With temperatures soaring in the national capital, doctors have cautioned people, especially those living in slum areas, to guard their chil...
With temperatures soaring in the national capital, doctors have cautioned people, especially those living in slum areas, to guard their children against diseases like mumps and typhoid which occur during the season.
According to the doctors, recent medical check-up camps in Delhi slums have found that contagious diseases, such as mumps, typhoid and gasterointestinal infections, have risen over 20 per cent compared to other seasons.
The areas where the medical camps were conducted include the slums of Rohini and Subash Nagar, among others.
"Microbial activities increase during hot and humid climate that causes infections and worsens acidity, causing indigestion. Parents of the suffering kids need to be informed on how to avoid these.

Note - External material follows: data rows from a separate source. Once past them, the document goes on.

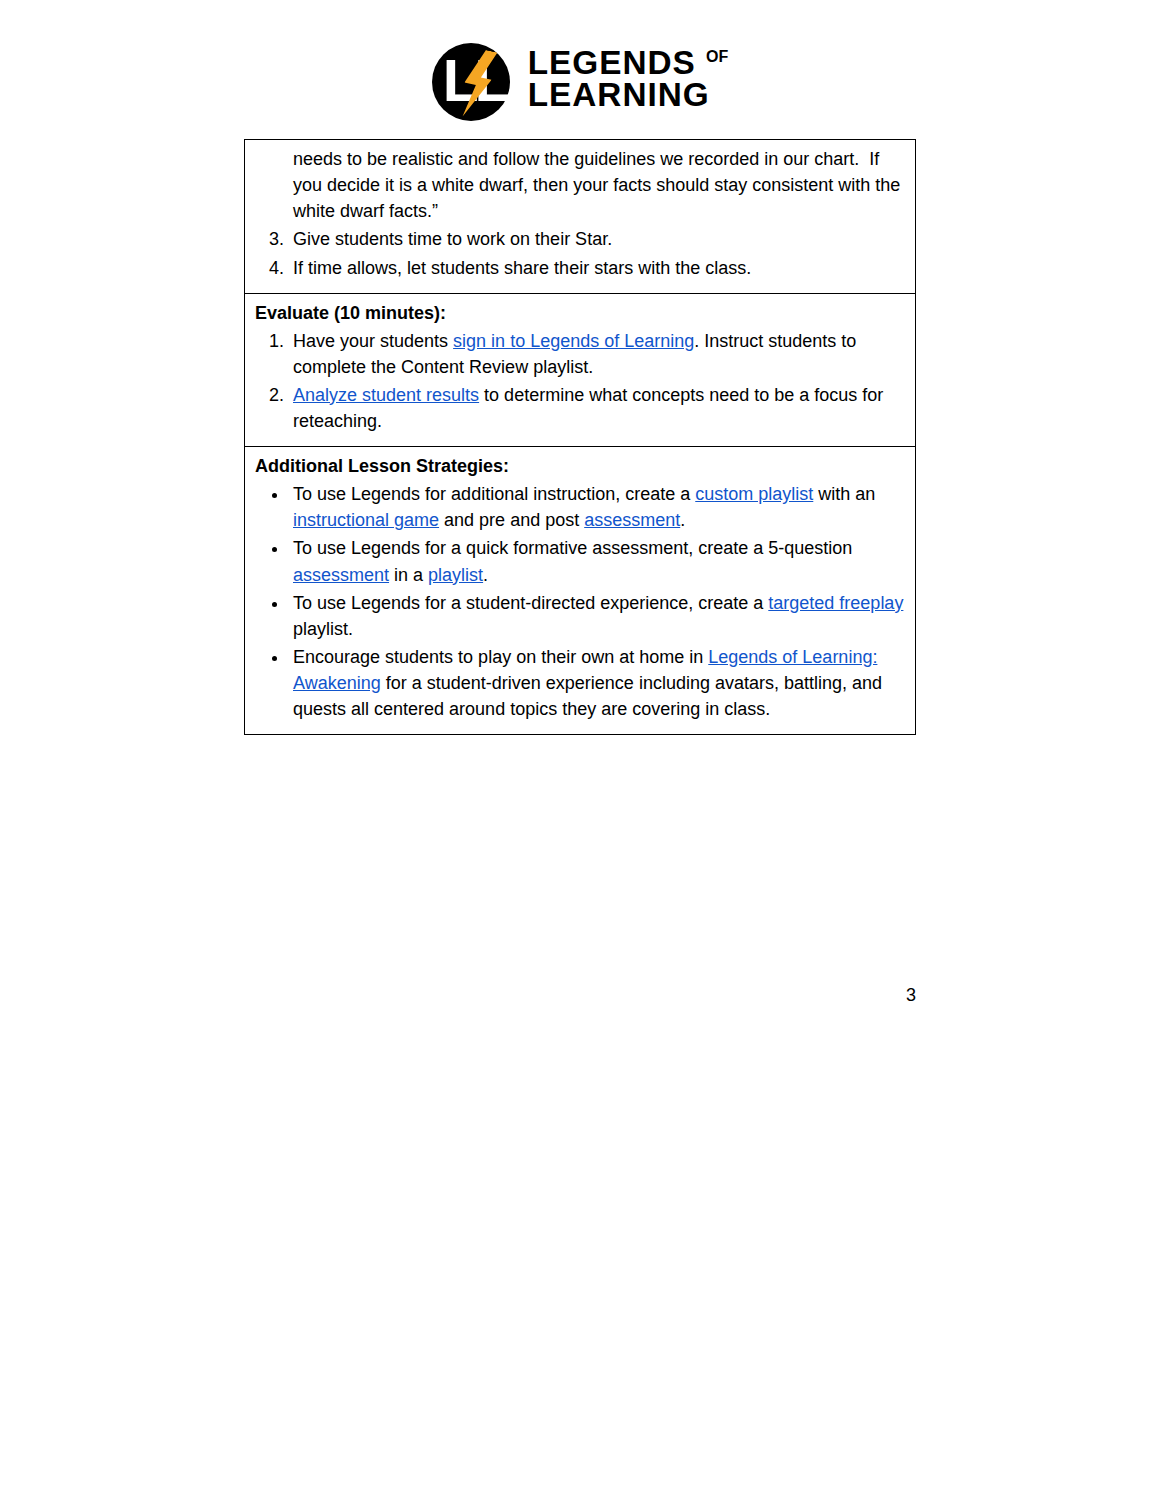LL
LEGENDS OF
LEARNING
| needs to be realistic and follow the guidelines we recorded in our chart. If you decide it is a white dwarf, then your facts should stay consistent with the white dwarf facts.” Give students time to work on their Star. If time allows, let students share their stars with the class. |
| Evaluate (10 minutes): Have your students sign in to Legends of Learning . Instruct students to complete the Content Review playlist. Analyze student results to determine what concepts need to be a focus for reteaching. |
| Additional Lesson Strategies: To use Legends for additional instruction, create a custom playlist with an instructional game and pre and post assessment . To use Legends for a quick formative assessment, create a 5-question assessment in a playlist . To use Legends for a student-directed experience, create a targeted freeplay playlist. Encourage students to play on their own at home in Legends of Learning: Awakening for a student-driven experience including avatars, battling, and quests all centered around topics they are covering in class. |
3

"Water is the best source to keep the body cool and it is extremely important to boil water before drinking," said Ravinder Pal Singh, gastroenterologist at city-based Saroj Super Specialty hospital and co-founder of 3hcare.in - the organisation that conducted medical check-up camps in the slums.
According to health statistics, one child dies every two minutes in India due to diarrhoea, which is an intestinal bacterial infection and painful due to severe gastroenteritis.

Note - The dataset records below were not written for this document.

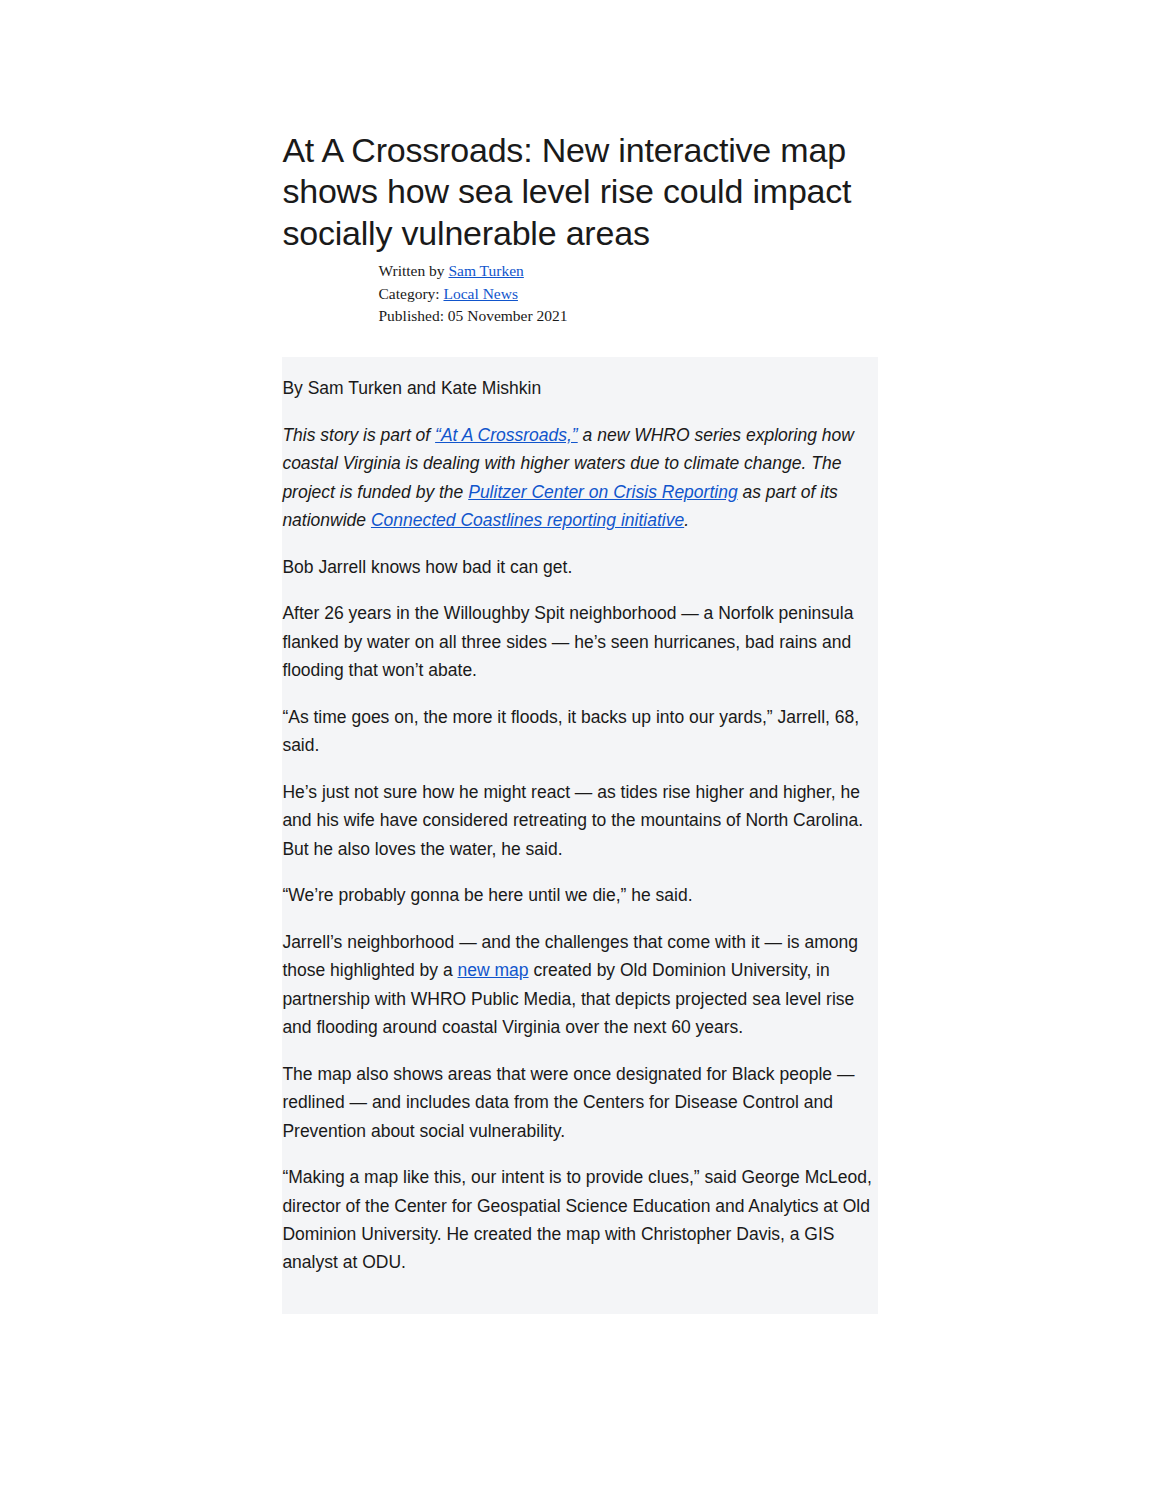At A Crossroads: New interactive map shows how sea level rise could impact socially vulnerable areas
Written by Sam Turken
Category: Local News
Published: 05 November 2021
By Sam Turken and Kate Mishkin
This story is part of “At A Crossroads,” a new WHRO series exploring how coastal Virginia is dealing with higher waters due to climate change. The project is funded by the Pulitzer Center on Crisis Reporting as part of its nationwide Connected Coastlines reporting initiative.
Bob Jarrell knows how bad it can get.
After 26 years in the Willoughby Spit neighborhood — a Norfolk peninsula flanked by water on all three sides — he’s seen hurricanes, bad rains and flooding that won’t abate.
“As time goes on, the more it floods, it backs up into our yards,” Jarrell, 68, said.
He’s just not sure how he might react — as tides rise higher and higher, he and his wife have considered retreating to the mountains of North Carolina. But he also loves the water, he said.
“We’re probably gonna be here until we die,” he said.
Jarrell’s neighborhood — and the challenges that come with it — is among those highlighted by a new map created by Old Dominion University, in partnership with WHRO Public Media, that depicts projected sea level rise and flooding around coastal Virginia over the next 60 years.
The map also shows areas that were once designated for Black people — redlined — and includes data from the Centers for Disease Control and Prevention about social vulnerability.
“Making a map like this, our intent is to provide clues,” said George McLeod, director of the Center for Geospatial Science Education and Analytics at Old Dominion University. He created the map with Christopher Davis, a GIS analyst at ODU.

"Although infant mortality rate has reduced during the past few years, preventable diseases are still a leading cause for death of kids under the age of five years. Diseases during summers are a big contributor," said Singh.
Hospitals in the national capital have seen a surge in the number of patients of dehydration and diarrhea due to the soaring heat.

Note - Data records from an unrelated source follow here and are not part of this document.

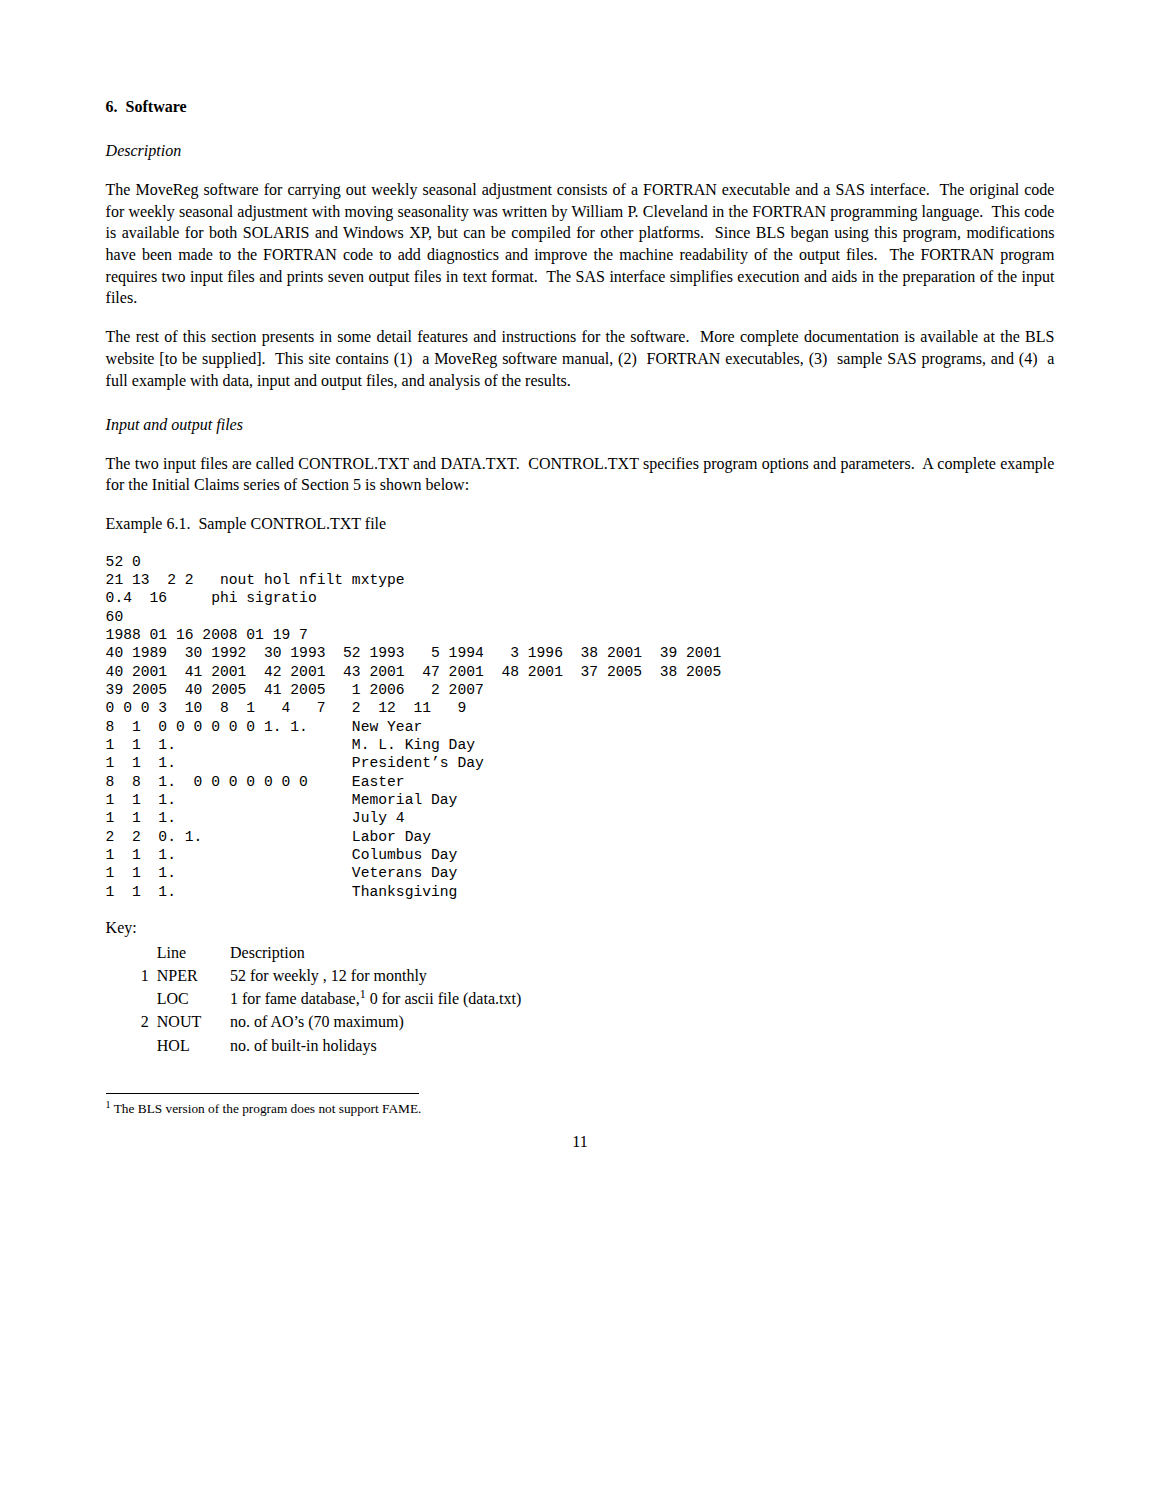6. Software
Description
The MoveReg software for carrying out weekly seasonal adjustment consists of a FORTRAN executable and a SAS interface. The original code for weekly seasonal adjustment with moving seasonality was written by William P. Cleveland in the FORTRAN programming language. This code is available for both SOLARIS and Windows XP, but can be compiled for other platforms. Since BLS began using this program, modifications have been made to the FORTRAN code to add diagnostics and improve the machine readability of the output files. The FORTRAN program requires two input files and prints seven output files in text format. The SAS interface simplifies execution and aids in the preparation of the input files.
The rest of this section presents in some detail features and instructions for the software. More complete documentation is available at the BLS website [to be supplied]. This site contains (1) a MoveReg software manual, (2) FORTRAN executables, (3) sample SAS programs, and (4) a full example with data, input and output files, and analysis of the results.
Input and output files
The two input files are called CONTROL.TXT and DATA.TXT. CONTROL.TXT specifies program options and parameters. A complete example for the Initial Claims series of Section 5 is shown below:
Example 6.1. Sample CONTROL.TXT file
52 0
21 13  2 2   nout hol nfilt mxtype
0.4  16     phi sigratio
60
1988 01 16 2008 01 19 7
40 1989  30 1992  30 1993  52 1993   5 1994   3 1996  38 2001  39 2001
40 2001  41 2001  42 2001  43 2001  47 2001  48 2001  37 2005  38 2005
39 2005  40 2005  41 2005   1 2006   2 2007
0 0 0 3  10  8  1   4   7   2  12  11   9
8  1  0 0 0 0 0 0 1. 1.     New Year
1  1  1.                    M. L. King Day
1  1  1.                    President’s Day
8  8  1.  0 0 0 0 0 0 0     Easter
1  1  1.                    Memorial Day
1  1  1.                    July 4
2  2  0. 1.                 Labor Day
1  1  1.                    Columbus Day
1  1  1.                    Veterans Day
1  1  1.                    Thanksgiving
Key:
| | Line | Description |
| 1 | NPER | 52 for weekly , 12 for monthly |
| | LOC | 1 for fame database, 1 0 for ascii file (data.txt) |
| 2 | NOUT | no. of AO’s (70 maximum) |
| | HOL | no. of built-in holidays |
1 The BLS version of the program does not support FAME.
11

Three hospitals in the city - Sir Ganga Ram Hospital, Ram Manohar Lohia (RML) Hospital and Saroj Super Specialty Hospital - have reported an almost 30 per cent surge in patients in their OPDs (Out Patients Departments).
The patients mostly comprise children and people above 50.
"Eighty per cent of the patients were above 50 years and kids below three years. Excess sweating leads to dehydration and disrupts the metabolic processes causing belching, heart-burn, bloating and nausea," said P.K. Malhotra, Senior Consultant, Internal Medicine, at Saroj Super Specialty Hospital.
The hospital has seen nearly 350 patients in the last two weeks, while Sir Ganga Ram Hospital also reported receiving nearly 700-800 dehydration and diarrhoea cases.
Elaborating on the reasons for the increasing number of patients, Malhotra said: "During summers, microbial activities increase under the hot and humid season that cause infections and aggravate acidity along with indigestion."
Atul Raheja, associated with the Medicine Department of RML Hospital, said: "When the exposure to heat continues, the cooling mechanism breaks down, leading to life threatening heat strokes.
"To beat the summer heat and prevent dehydration, heat exhaustion and cramps, keep yourself well hydrated. The heat makes sweat, resulting in loss of a large amount of fluid, which although cools you down, leaves you dehydrated. Drink water throughout the day to prevent dehydration or over exhaustion."
He added: "Consuming healthy foods during summers is also an important factor. Eating fresh fruits and vegetables with high water content will keep the body light and hydrated."
The RML Hospital has also conducted workshops among patients to make them aware about the ways to prevent heat strokes.